Feder

»Wir müssen sehen, dass du wieder zu Kräften kommst«, sprach sie voller Entschlossenheit das aus, worüber sie gerade nachgedacht hatte. »Von allem, was wir in Zukunft fangen werden, musst du den größeren Teil bekommen.«
    »Aber, ich... «, wollte er einwenden.
    »Das ist schon beschlossene Sache«, sagte sie energisch. »In deinem ganzen Leben hast du eigentlich nie eine richtige Chance gehabt.
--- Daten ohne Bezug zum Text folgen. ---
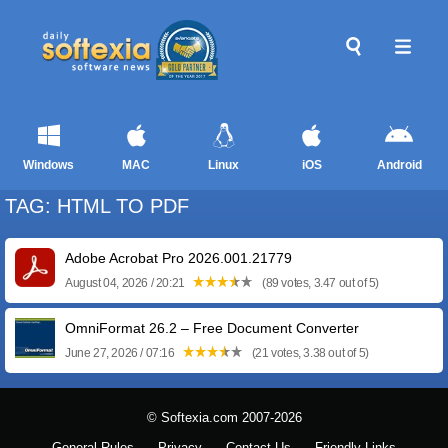
Windows
MAC
Linux
iOS
Android
TAG: HTML TO PDF
Adobe Acrobat Pro 2026.001.21779
August 04, 2026 / 20:21
(89 votes, 3.47 out of 5)
OmniFormat 26.2 – Free Document Converter
June 27, 2026 / 07:16
(21 votes, 3.38 out of 5)
© Softexia.com 2007-2026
Jedenfalls hat man dir deine Chancen viel zu schnell genommen. Für dein Alter hast du schon viel zuviel erleiden müssen, und ich... ich werde es zu meiner Aufgabe machen, dass du wieder gesund wirst.«
    »Aber, Feder, ich kann doch nie mehr richtig gesund werden. Mein Bein wird nie mehr richtig heil.«
    »Egal, auf jeden Fall wirst du wieder mehr Fleisch auf die Knochen bekommen.«
    Der Kühne schaute sie ungläubig an. »Ich bin so froh, dass ich dich getroffen habe«, sagte er dann.
    »Ich kann froh sein«, gab sie zurück. Aber sie verriet nicht, warum sie das dachte, und überließ den Kühnen für den Moment seiner glückseligen Unwissenheit.

– Colin Dann –


Wie bereits das vorhergehende Bild ist auch dieses inspiriert durch eine Passage aus Colin Danns Kinderbuch "Jagd auf den Schatten" – aus seiner Reihe Als die Tiere den Wald verließen. Es ist im Frühjahr 2001 als das zweite von drei Bildern in Wasserfarben entstanden, gemalt auf Karton im Format 60*90 cm. Von der Form her ist es stark an den Stil der Fernsehserie angelehnt. Im Vergleich zum ersten Bild der Reihe habe ich mich ein wenig verbessert, obwohl die Farbwahl wieder nicht optimal und der Kühne ziemlich grob coloriert ist.